* _What is being asked_: Put the items from the line containing "On Tuesday, what are" down to and including the line containing "2:30 PM to 4:30 PM" into a numbered list, leaving out any blank lines.

Saved entries:
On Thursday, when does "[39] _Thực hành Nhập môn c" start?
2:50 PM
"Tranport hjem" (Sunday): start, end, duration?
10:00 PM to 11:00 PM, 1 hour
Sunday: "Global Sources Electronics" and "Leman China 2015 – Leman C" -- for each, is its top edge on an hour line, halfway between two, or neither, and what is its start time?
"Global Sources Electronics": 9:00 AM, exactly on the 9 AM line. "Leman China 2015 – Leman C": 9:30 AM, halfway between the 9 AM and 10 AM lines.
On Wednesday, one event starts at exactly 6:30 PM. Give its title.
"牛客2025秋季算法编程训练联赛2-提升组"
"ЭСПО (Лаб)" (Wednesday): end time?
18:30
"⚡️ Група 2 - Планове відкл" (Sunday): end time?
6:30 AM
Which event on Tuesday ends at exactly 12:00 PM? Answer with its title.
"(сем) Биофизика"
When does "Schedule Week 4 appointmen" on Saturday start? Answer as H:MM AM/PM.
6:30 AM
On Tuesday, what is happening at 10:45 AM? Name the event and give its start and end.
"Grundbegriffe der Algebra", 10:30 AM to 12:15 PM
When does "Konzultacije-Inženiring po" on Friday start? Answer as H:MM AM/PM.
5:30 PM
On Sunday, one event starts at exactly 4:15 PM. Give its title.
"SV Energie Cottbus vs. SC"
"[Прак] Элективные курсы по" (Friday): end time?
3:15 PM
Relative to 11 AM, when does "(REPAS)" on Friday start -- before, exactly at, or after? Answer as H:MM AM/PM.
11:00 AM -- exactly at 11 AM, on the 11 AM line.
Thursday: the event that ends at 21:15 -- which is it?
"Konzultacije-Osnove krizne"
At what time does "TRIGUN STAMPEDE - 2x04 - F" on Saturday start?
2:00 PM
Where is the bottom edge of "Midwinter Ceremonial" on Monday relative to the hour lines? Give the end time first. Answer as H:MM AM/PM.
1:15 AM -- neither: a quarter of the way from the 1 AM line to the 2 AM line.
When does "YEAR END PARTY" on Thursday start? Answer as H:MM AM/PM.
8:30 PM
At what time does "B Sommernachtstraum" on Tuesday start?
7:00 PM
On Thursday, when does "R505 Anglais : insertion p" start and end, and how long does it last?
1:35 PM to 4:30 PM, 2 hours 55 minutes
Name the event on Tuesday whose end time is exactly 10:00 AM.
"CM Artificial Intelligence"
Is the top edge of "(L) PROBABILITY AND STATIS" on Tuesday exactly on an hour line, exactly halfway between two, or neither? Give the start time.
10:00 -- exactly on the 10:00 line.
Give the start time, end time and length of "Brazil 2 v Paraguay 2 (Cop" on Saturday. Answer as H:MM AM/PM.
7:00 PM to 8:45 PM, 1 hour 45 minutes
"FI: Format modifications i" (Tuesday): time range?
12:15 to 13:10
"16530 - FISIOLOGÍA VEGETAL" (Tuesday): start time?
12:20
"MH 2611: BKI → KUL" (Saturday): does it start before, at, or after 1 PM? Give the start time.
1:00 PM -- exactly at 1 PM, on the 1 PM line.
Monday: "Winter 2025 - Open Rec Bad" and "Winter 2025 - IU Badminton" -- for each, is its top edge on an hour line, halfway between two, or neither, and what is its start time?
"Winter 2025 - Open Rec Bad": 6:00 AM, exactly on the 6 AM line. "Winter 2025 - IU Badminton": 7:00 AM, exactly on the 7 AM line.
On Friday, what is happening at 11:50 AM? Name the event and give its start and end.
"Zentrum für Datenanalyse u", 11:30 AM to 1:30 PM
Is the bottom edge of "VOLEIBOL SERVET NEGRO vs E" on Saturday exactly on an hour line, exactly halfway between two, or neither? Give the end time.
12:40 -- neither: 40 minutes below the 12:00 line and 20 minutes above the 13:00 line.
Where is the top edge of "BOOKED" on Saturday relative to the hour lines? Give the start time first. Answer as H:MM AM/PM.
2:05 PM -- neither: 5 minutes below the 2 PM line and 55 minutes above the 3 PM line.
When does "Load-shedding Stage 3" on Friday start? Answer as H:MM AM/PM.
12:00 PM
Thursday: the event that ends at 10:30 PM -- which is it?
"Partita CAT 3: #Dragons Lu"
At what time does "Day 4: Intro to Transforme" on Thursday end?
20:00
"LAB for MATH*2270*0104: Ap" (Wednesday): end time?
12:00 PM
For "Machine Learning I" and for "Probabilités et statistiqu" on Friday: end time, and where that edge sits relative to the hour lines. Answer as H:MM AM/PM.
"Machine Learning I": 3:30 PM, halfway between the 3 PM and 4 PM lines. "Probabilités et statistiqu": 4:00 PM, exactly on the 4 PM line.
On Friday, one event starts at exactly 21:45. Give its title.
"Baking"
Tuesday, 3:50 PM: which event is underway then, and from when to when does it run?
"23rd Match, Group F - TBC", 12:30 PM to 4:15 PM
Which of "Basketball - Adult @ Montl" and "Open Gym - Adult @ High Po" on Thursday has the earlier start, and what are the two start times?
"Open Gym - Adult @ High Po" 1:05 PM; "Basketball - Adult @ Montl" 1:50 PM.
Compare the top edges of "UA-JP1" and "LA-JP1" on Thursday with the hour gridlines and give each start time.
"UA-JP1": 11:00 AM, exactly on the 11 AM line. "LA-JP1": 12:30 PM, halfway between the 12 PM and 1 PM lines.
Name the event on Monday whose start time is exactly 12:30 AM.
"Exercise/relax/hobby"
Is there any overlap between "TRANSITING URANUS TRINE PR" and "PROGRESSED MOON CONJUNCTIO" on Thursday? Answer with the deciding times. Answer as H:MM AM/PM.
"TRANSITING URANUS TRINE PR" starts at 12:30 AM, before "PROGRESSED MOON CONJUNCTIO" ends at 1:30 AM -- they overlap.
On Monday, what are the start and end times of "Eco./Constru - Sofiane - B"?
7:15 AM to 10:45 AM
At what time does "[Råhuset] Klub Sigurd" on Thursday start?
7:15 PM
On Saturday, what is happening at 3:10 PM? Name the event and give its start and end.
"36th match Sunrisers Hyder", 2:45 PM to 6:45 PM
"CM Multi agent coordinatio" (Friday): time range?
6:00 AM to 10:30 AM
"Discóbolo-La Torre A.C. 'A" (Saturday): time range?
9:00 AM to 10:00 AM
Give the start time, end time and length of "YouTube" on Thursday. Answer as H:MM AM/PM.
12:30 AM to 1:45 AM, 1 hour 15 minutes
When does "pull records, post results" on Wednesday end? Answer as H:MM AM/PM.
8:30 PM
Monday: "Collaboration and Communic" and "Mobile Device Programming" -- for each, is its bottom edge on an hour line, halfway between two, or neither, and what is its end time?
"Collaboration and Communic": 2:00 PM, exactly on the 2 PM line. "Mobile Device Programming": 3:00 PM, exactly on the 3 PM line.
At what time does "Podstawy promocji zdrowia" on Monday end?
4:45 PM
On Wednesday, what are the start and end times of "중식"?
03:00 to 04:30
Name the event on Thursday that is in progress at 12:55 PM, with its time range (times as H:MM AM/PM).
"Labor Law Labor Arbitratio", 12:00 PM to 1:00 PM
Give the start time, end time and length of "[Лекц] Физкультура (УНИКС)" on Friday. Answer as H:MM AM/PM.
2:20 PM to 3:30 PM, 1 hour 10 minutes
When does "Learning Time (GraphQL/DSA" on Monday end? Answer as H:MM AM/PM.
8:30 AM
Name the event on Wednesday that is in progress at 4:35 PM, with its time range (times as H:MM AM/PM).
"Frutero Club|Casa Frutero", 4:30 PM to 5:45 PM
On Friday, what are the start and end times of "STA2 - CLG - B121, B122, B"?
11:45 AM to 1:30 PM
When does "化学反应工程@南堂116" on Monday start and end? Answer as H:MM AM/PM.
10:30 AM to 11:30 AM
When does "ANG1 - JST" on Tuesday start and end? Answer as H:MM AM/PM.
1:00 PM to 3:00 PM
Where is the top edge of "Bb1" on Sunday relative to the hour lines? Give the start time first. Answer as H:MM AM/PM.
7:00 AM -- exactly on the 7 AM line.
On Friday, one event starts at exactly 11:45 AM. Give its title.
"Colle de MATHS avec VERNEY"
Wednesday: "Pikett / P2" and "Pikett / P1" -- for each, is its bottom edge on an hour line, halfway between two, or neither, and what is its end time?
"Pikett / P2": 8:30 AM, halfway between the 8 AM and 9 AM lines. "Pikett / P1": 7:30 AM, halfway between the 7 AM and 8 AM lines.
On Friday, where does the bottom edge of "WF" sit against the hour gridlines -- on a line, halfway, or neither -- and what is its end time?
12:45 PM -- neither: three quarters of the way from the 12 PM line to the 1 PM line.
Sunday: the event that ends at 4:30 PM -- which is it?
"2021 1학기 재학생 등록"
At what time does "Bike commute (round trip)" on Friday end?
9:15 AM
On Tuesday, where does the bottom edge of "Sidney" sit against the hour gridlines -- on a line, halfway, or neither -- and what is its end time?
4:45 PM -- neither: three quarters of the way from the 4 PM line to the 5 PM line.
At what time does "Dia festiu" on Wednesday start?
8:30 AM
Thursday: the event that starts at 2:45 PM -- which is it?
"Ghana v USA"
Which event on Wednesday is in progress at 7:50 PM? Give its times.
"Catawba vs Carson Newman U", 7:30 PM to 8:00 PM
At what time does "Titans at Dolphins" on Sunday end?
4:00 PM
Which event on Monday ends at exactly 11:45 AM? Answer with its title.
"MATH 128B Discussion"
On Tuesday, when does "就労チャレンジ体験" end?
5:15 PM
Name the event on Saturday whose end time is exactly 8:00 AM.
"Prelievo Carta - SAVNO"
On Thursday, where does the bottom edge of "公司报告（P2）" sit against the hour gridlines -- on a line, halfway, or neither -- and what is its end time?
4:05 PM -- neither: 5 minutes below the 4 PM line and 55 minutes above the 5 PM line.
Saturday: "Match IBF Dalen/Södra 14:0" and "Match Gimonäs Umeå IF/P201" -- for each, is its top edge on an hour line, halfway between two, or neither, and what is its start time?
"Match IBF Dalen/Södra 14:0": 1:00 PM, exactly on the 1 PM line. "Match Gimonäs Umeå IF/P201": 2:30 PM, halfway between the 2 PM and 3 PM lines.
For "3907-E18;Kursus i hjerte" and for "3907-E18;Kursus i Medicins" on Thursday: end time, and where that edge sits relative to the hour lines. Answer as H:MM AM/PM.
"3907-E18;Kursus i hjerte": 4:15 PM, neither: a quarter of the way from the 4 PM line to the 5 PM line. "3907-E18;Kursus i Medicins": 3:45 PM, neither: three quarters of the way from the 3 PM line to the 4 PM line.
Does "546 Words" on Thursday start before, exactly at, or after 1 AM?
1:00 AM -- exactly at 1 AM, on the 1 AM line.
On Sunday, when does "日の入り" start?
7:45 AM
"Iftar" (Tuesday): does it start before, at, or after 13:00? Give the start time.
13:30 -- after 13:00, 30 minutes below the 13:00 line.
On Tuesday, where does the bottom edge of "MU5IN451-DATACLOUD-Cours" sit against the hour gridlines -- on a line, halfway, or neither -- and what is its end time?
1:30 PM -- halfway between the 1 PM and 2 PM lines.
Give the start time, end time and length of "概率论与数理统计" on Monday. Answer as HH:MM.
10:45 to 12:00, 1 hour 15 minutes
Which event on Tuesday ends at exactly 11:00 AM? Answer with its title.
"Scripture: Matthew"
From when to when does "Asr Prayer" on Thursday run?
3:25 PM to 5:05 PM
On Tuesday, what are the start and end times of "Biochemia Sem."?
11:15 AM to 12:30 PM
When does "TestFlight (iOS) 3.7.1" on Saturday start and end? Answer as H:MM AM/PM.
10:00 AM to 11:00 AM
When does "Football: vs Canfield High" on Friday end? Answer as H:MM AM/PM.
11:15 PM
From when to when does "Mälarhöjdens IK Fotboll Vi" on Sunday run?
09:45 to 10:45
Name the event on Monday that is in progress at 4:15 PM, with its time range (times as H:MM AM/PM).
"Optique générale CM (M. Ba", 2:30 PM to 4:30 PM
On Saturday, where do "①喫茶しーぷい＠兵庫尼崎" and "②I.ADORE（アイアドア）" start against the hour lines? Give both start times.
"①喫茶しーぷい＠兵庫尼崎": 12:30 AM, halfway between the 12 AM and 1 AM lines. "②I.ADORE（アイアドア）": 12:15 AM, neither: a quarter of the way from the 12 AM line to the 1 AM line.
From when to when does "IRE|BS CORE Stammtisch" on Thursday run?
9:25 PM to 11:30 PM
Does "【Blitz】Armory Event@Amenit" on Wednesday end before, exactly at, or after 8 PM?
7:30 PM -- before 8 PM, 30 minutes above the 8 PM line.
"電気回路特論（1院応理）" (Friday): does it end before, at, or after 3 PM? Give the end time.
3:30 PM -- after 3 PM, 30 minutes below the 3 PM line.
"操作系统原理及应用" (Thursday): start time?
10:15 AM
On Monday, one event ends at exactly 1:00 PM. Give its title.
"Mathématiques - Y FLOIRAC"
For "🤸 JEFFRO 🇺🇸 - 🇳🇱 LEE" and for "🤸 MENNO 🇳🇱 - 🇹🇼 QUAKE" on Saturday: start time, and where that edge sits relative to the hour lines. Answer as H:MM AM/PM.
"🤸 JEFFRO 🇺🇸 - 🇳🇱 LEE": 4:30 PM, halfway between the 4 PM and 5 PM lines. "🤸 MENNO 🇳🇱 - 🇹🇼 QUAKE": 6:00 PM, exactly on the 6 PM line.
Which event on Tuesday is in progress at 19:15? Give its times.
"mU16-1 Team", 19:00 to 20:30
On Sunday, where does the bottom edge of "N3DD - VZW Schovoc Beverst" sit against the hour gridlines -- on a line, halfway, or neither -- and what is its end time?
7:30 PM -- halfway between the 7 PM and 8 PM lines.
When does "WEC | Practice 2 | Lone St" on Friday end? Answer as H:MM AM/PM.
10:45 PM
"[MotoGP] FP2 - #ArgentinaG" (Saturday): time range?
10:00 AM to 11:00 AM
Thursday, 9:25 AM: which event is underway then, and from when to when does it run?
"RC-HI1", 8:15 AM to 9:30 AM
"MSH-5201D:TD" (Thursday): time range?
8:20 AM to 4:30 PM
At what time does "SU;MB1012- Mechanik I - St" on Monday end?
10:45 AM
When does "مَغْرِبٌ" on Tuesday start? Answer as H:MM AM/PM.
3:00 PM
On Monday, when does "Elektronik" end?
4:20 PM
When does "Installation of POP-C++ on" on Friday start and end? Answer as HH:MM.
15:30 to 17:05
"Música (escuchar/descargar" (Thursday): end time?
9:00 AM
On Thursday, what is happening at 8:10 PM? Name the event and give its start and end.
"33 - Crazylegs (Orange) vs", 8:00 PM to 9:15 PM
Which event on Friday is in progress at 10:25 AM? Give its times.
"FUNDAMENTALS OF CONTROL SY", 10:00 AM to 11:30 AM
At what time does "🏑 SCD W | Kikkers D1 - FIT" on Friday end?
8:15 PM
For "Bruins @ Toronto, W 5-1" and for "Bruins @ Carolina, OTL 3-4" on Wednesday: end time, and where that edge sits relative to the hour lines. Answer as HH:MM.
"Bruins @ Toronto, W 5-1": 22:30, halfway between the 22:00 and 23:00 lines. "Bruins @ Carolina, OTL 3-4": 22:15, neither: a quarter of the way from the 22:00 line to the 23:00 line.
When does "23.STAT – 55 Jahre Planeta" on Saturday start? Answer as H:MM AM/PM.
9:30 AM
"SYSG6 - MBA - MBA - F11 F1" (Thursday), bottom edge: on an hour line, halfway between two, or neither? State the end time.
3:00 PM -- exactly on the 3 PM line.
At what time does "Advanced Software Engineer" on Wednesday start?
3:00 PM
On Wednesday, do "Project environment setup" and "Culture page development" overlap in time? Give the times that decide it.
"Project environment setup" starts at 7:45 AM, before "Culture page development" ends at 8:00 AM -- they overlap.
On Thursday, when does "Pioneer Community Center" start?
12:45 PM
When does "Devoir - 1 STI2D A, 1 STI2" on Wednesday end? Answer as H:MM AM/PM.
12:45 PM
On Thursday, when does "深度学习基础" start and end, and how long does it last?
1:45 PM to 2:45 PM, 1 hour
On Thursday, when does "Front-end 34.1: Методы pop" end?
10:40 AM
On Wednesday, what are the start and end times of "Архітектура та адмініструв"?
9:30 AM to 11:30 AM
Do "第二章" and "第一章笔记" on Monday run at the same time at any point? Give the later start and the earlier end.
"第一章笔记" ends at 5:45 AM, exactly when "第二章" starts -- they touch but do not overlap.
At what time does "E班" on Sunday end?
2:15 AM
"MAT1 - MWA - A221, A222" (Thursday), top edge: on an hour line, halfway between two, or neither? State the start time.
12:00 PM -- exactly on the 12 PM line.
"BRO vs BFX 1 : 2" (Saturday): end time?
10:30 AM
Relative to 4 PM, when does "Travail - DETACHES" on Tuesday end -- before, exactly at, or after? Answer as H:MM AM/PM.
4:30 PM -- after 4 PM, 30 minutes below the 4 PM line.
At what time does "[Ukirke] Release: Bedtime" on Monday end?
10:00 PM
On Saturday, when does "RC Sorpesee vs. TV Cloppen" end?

* _Solution_:
1. On Tuesday, what are the start and end times of "Biochemia Sem."?
2. 11:15 AM to 12:30 PM
3. When does "TestFlight (iOS) 3.7.1" on Saturday start and end? Answer as H:MM AM/PM.
4. 10:00 AM to 11:00 AM
5. When does "Football: vs Canfield High" on Friday end? Answer as H:MM AM/PM.
6. 11:15 PM
7. From when to when does "Mälarhöjdens IK Fotboll Vi" on Sunday run?
8. 09:45 to 10:45
9. Name the event on Monday that is in progress at 4:15 PM, with its time range (times as H:MM AM/PM).
10. "Optique générale CM (M. Ba", 2:30 PM to 4:30 PM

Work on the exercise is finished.